**PROBLEM DESCRIPTION**
Count the lines in the records that contain the string "skPoint" and reply with the number alone.

**SUPPLIED RECORDS**

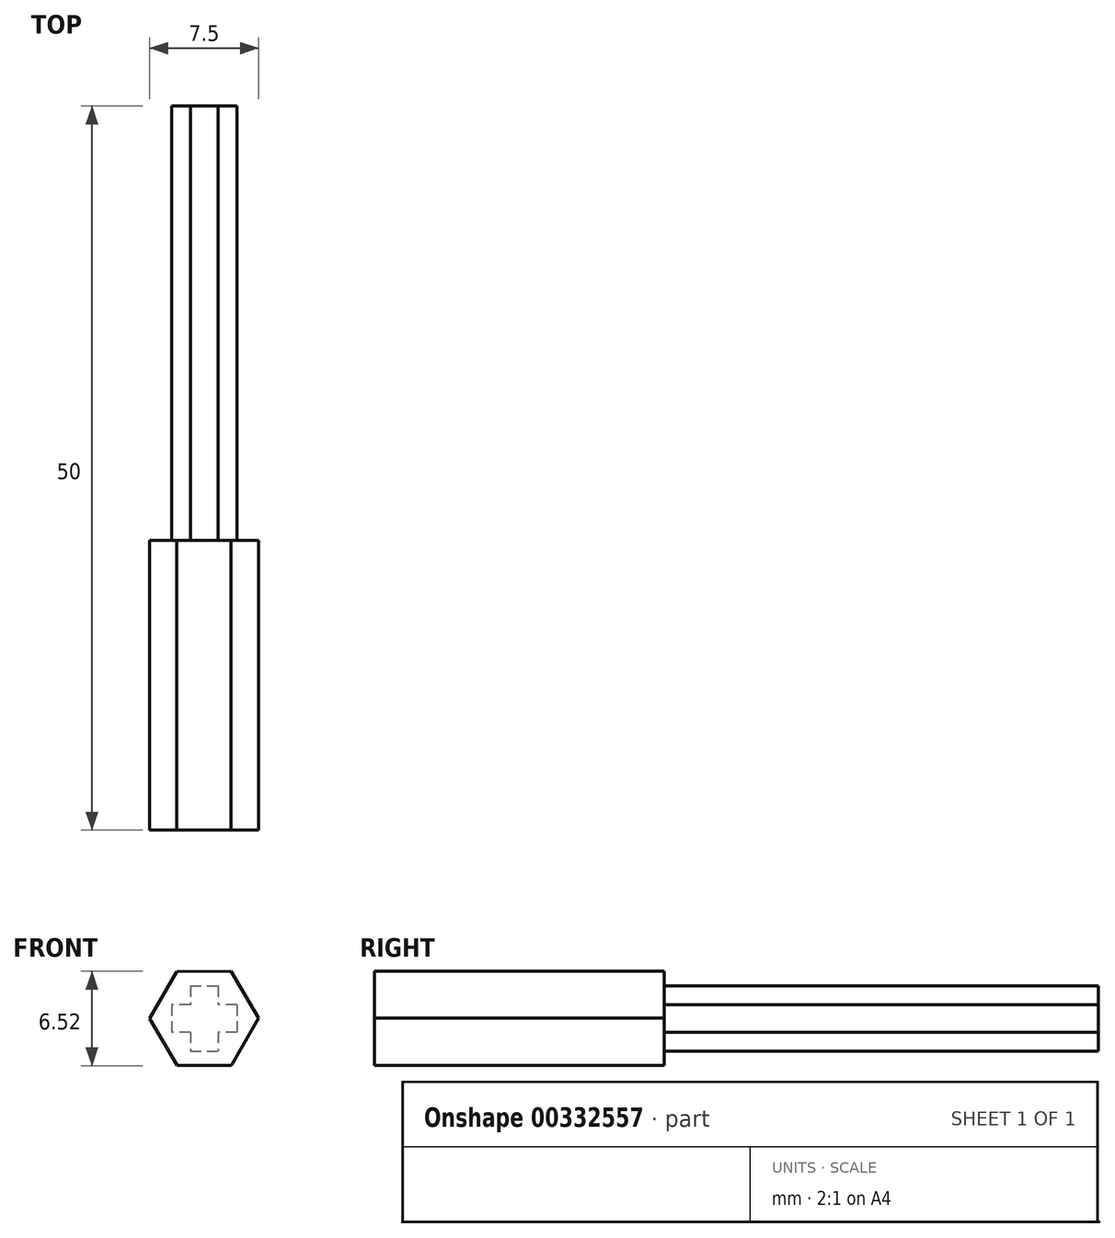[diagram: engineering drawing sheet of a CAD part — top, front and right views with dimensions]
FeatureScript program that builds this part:
annotation { "Feature Type Name" : "Feature", "Feature Type Description" : "" }
export const myFeature = defineFeature(function(context is Context, id is Id, definition is map)
    precondition{}
    {
        {
            var Q0;
            Q0=qCreatedBy(makeId("Front.planeOp"),FACE);
            var sketch = newSketch(context, id + "F0", { "sketchPlane" : qUnion([Q0])});
            skCircle(sketch, "E0.cCircle", {"center": v(0, 0) * mm, "radius": 3.25 * mm, "construction": true});
            skLineSegment(sketch, "E0.0", {"start": v(1.86, 3.26) * mm, "end": v(3.75, 0.02) * mm});
            skLineSegment(sketch, "E0.1", {"start": v(3.75, 0.02) * mm, "end": v(1.89, -3.24) * mm});
            skLineSegment(sketch, "E0.2", {"start": v(1.89, -3.24) * mm, "end": v(-1.86, -3.26) * mm});
            skLineSegment(sketch, "E0.3", {"start": v(-1.86, -3.26) * mm, "end": v(-3.75, -0.02) * mm});
            skLineSegment(sketch, "E0.4", {"start": v(-3.75, -0.02) * mm, "end": v(-1.89, 3.24) * mm});
            skLineSegment(sketch, "E0.5", {"start": v(-1.89, 3.24) * mm, "end": v(1.86, 3.26) * mm});
            skPoint(sketch, "E0.0.midPoint", {"position": v(2.8, 1.64) * mm});
            skSolve(sketch);
        }
        {
            var Q0;
            Q0=makeQuery(id+"F0.imprint","IMPRINT",FACE,{"disambiguationData":[TD([[makeQuery(id+"F0.imprint","IMPRINT",EDGE,{"derivedFrom":sQuery(id+"F0.wireOp",EDGE,"E0.0")}),-1.0]])]});
            extrude(context, id + "F1", {"entities" : qUnion([Q0]), "depth" : 20 * mm});
        }
        {
            var Q0;
            Q0=qCreatedBy(makeId("Front.planeOp"),FACE);
            var sketch = newSketch(context, id + "F2", { "sketchPlane" : qUnion([Q0])});
            skLineSegment(sketch, "E1.bottom", {"start": v(-0.95, 2.25) * mm, "end": v(0.95, 2.25) * mm});
            skLineSegment(sketch, "E1.top", {"start": v(-0.95, -2.25) * mm, "end": v(0.95, -2.25) * mm});
            skLineSegment(sketch, "E1.left", {"start": v(-0.95, 2.25) * mm, "end": v(-0.95, -2.25) * mm});
            skLineSegment(sketch, "E1.right", {"start": v(0.95, 2.25) * mm, "end": v(0.95, -2.25) * mm});
            skPoint(sketch, "E1.middle", {"position": v(0, 0) * mm});
            skLineSegment(sketch, "E2.bottom", {"start": v(2.25, 0.95) * mm, "end": v(-2.25, 0.95) * mm});
            skLineSegment(sketch, "E2.top", {"start": v(2.25, -0.95) * mm, "end": v(-2.25, -0.95) * mm});
            skLineSegment(sketch, "E2.left", {"start": v(2.25, 0.95) * mm, "end": v(2.25, -0.95) * mm});
            skLineSegment(sketch, "E2.right", {"start": v(-2.25, 0.95) * mm, "end": v(-2.25, -0.95) * mm});
            skSolve(sketch);
        }
        {
            var Q0;
            {var subQ0=sQuery(id+"F2.wireOp",EDGE,"E1.bottom");Q0=makeQuery(id+"F2.imprint","IMPRINT",FACE,{"disambiguationData":[TD([[makeQuery(id+"F2.imprint","IMPRINT",EDGE,{"derivedFrom":subQ0}),-1.0]])]});}
            var Q1;
            {var subQ5=sQuery(id+"F2.wireOp",EDGE,"E2.right");Q1=makeQuery(id+"F2.imprint","IMPRINT",FACE,{"disambiguationData":[TD([[makeQuery(id+"F2.imprint","IMPRINT",EDGE,{"derivedFrom":subQ5}),1.0]])]});}
            var Q2;
            {var subQ0=sQuery(id+"F2.wireOp",EDGE,"E2.bottom");var subQ1=sQuery(id+"F2.wireOp",EDGE,"E1.left");var subQ2=makeQuery(id+"F2.imprint","INTERSECT",VERTEX,{"derivedFrom":[subQ1,subQ0]});Q2=makeQuery(id+"F2.imprint","IMPRINT",FACE,{"disambiguationData":[TD([[makeQuery(id+"F2.imprint","IMPRINT",EDGE,{"disambiguationData":[TD([[subQ2,-1.0]])],"derivedFrom":subQ1}),1.0]])]});}
            var Q3;
            {var subQ5=sQuery(id+"F2.wireOp",EDGE,"E2.left");Q3=makeQuery(id+"F2.imprint","IMPRINT",FACE,{"disambiguationData":[TD([[makeQuery(id+"F2.imprint","IMPRINT",EDGE,{"derivedFrom":subQ5}),-1.0]])]});}
            var Q4;
            {var subQ0=sQuery(id+"F2.wireOp",EDGE,"E1.top");Q4=makeQuery(id+"F2.imprint","IMPRINT",FACE,{"disambiguationData":[TD([[makeQuery(id+"F2.imprint","IMPRINT",EDGE,{"derivedFrom":subQ0}),1.0]])]});}
            extrude(context, id + "F3", {"entities" : qUnion([Q0, Q1, Q2, Q3, Q4]), "operationType" : NewBodyOperationType.ADD, "oppositeDirection" : true, "depth" : 30 * mm});
        }
    });
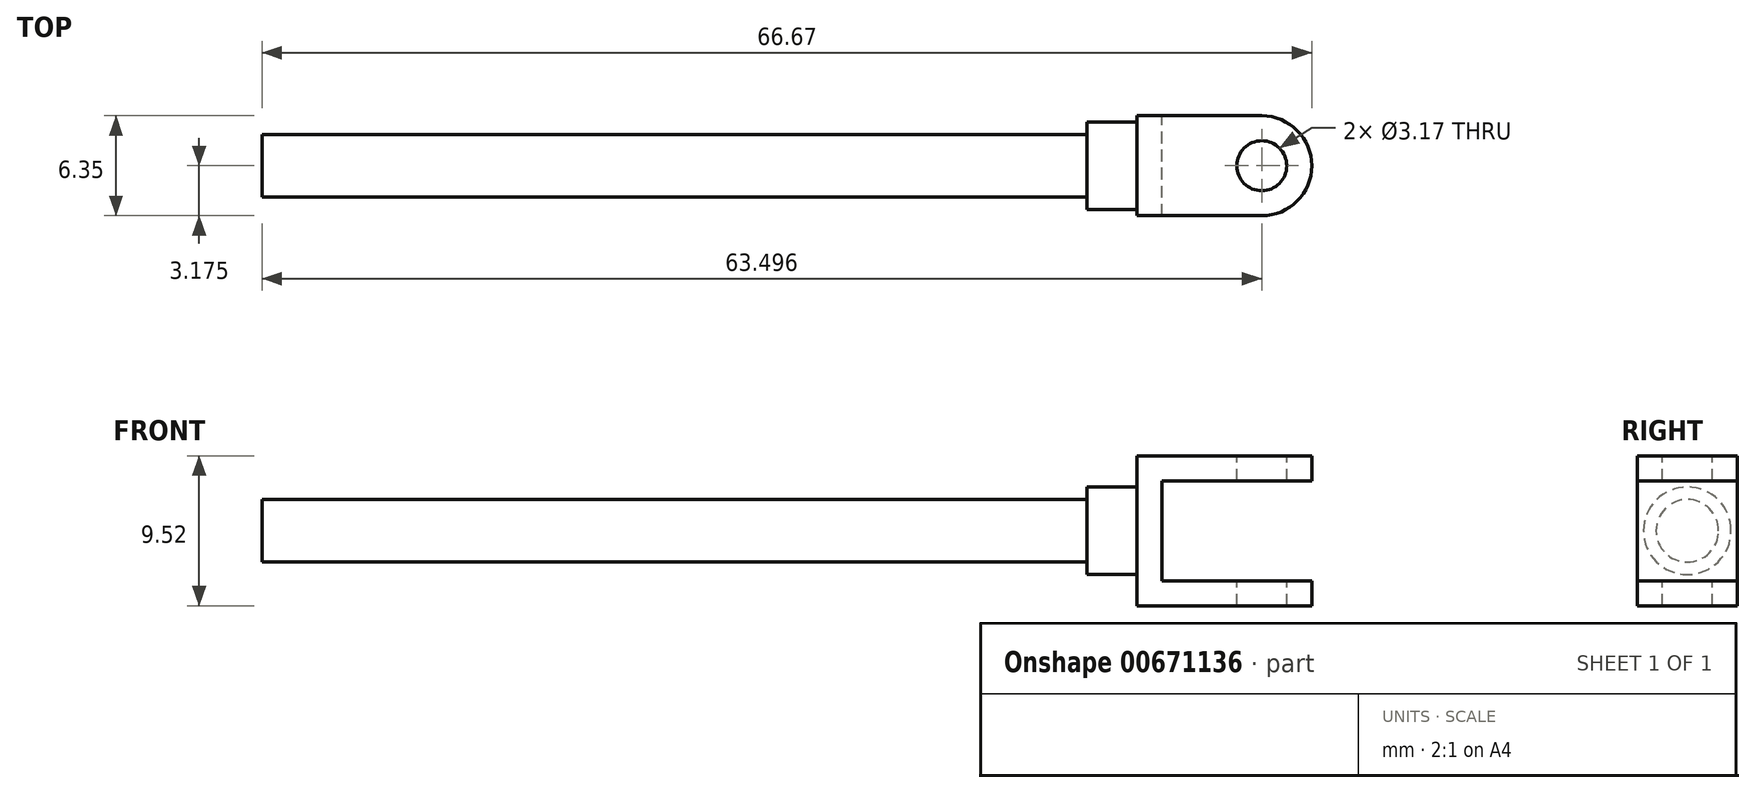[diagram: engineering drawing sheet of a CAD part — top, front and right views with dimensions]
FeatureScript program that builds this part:
annotation { "Feature Type Name" : "Feature", "Feature Type Description" : "" }
export const myFeature = defineFeature(function(context is Context, id is Id, definition is map)
    precondition{}
    {
        {
            var Q0;
            Q0=qCreatedBy(makeId("Front.planeOp"),FACE);
            var sketch = newSketch(context, id + "F0", { "sketchPlane" : qUnion([Q0])});
            skLineSegment(sketch, "E0", {"start": v(33.25, 28.06) * mm, "end": v(22.14, 28.06) * mm});
            skLineSegment(sketch, "E1", {"start": v(22.14, 28.06) * mm, "end": v(22.14, 18.54) * mm});
            skLineSegment(sketch, "E2", {"start": v(22.14, 18.54) * mm, "end": v(33.25, 18.54) * mm});
            skLineSegment(sketch, "E3", {"start": v(33.25, 18.54) * mm, "end": v(33.25, 20.12) * mm});
            skLineSegment(sketch, "E4", {"start": v(33.25, 20.12) * mm, "end": v(23.73, 20.12) * mm});
            skLineSegment(sketch, "E5", {"start": v(23.73, 20.12) * mm, "end": v(23.73, 26.47) * mm});
            skLineSegment(sketch, "E6", {"start": v(23.73, 26.47) * mm, "end": v(33.25, 26.47) * mm});
            skLineSegment(sketch, "E7", {"start": v(33.25, 26.47) * mm, "end": v(33.25, 28.06) * mm});
            skSolve(sketch);
        }
        {
            var Q0;
            Q0=qSketchRegion(id+"F0",true);
            extrude(context, id + "F1", {"entities" : qUnion([Q0]), "depth" : 6.35 * mm});
        }
        {
            var Q0;
            Q0=makeQuery(id+"F1.opExtrude","CAP_EDGE",EDGE,{"disambiguationData":[OSD([sQuery(id+"F0.wireOp",EDGE,"E3")])],"isStart":false});
            var Q1;
            Q1=makeQuery(id+"F1.opExtrude","CAP_EDGE",EDGE,{"disambiguationData":[OSD([sQuery(id+"F0.wireOp",EDGE,"E7")])],"isStart":false});
            var Q2;
            Q2=makeQuery(id+"F1.opExtrude","CAP_EDGE",EDGE,{"disambiguationData":[OSD([sQuery(id+"F0.wireOp",EDGE,"E7")])],"isStart":true});
            var Q3;
            Q3=makeQuery(id+"F1.opExtrude","CAP_EDGE",EDGE,{"disambiguationData":[OSD([sQuery(id+"F0.wireOp",EDGE,"E3")])],"isStart":true});
            fillet(context, id + "F2", {"entities" : qUnion([Q0, Q1, Q2, Q3]), "radius" : 3.17 * mm, "tangentPropagation" : true, "allowEdgeOverflow" : false});
        }
        {
            var Q0;
            Q0=makeQuery(id+"F1.opExtrude","SWEPT_FACE",FACE,{"disambiguationData":[OSD([sQuery(id+"F0.wireOp",EDGE,"E0")])]});
            var sketch = newSketch(context, id + "F3", { "sketchPlane" : qUnion([Q0])});
            skPoint(sketch, "E8", {"position": v(30.08, -3.18) * mm});
            skSolve(sketch);
        }
        {
            var Q0;
            Q0=sQuery(id+"F3.wireOp",VERTEX,"E8");
            var Q1;
            Q1=makeQuery(id+"F1.opExtrude","SWEPT_BODY",BODY,{"disambiguationData":[OSD([sQuery(id+"F0.wireOp",EDGE,"E0"),sQuery(id+"F0.wireOp",EDGE,"E1"),sQuery(id+"F0.wireOp",EDGE,"E2"),sQuery(id+"F0.wireOp",EDGE,"E3"),sQuery(id+"F0.wireOp",EDGE,"E4"),sQuery(id+"F0.wireOp",EDGE,"E5"),sQuery(id+"F0.wireOp",EDGE,"E6"),sQuery(id+"F0.wireOp",EDGE,"E7")])]});
            hole(context, id + "F4", {"style" : HoleStyle.SIMPLE, "endStyle" : HoleEndStyle.THROUGH, "holeDiameter" : 3.17 * mm, "tappedDepth" : 12.7 * mm, "tapClearance" : 3, "locations" : qUnion([Q0]), "scope" : qUnion([Q1])});
        }
        {
            var Q0;
            Q0=makeQuery(id+"F1.opExtrude","SWEPT_FACE",FACE,{"disambiguationData":[OSD([sQuery(id+"F0.wireOp",EDGE,"E1")])]});
            var sketch = newSketch(context, id + "F5", { "sketchPlane" : qUnion([Q0])});
            skCircle(sketch, "E9", {"center": v(3.18, 23.3) * mm, "radius": 2.78 * mm});
            skSolve(sketch);
        }
        {
            var Q0;
            Q0=qSketchRegion(id+"F5",true);
            extrude(context, id + "F6", {"entities" : qUnion([Q0]), "operationType" : NewBodyOperationType.ADD, "depth" : 3.17 * mm});
        }
        {
            var Q0;
            Q0=makeQuery(id+"F6.opExtrude","CAP_FACE",FACE,{"disambiguationData":[OSD([sQuery(id+"F5.wireOp",EDGE,"E9")])],"isStart":false});
            var sketch = newSketch(context, id + "F7", { "sketchPlane" : qUnion([Q0])});
            skCircle(sketch, "E10", {"center": v(3.18, 23.3) * mm, "radius": 1.98 * mm});
            skSolve(sketch);
        }
        {
            var Q0;
            Q0=qSketchRegion(id+"F7",true);
            extrude(context, id + "F8", {"entities" : qUnion([Q0]), "operationType" : NewBodyOperationType.ADD, "depth" : 52.4 * mm});
        }
    });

**WRITTEN ANSWER**
3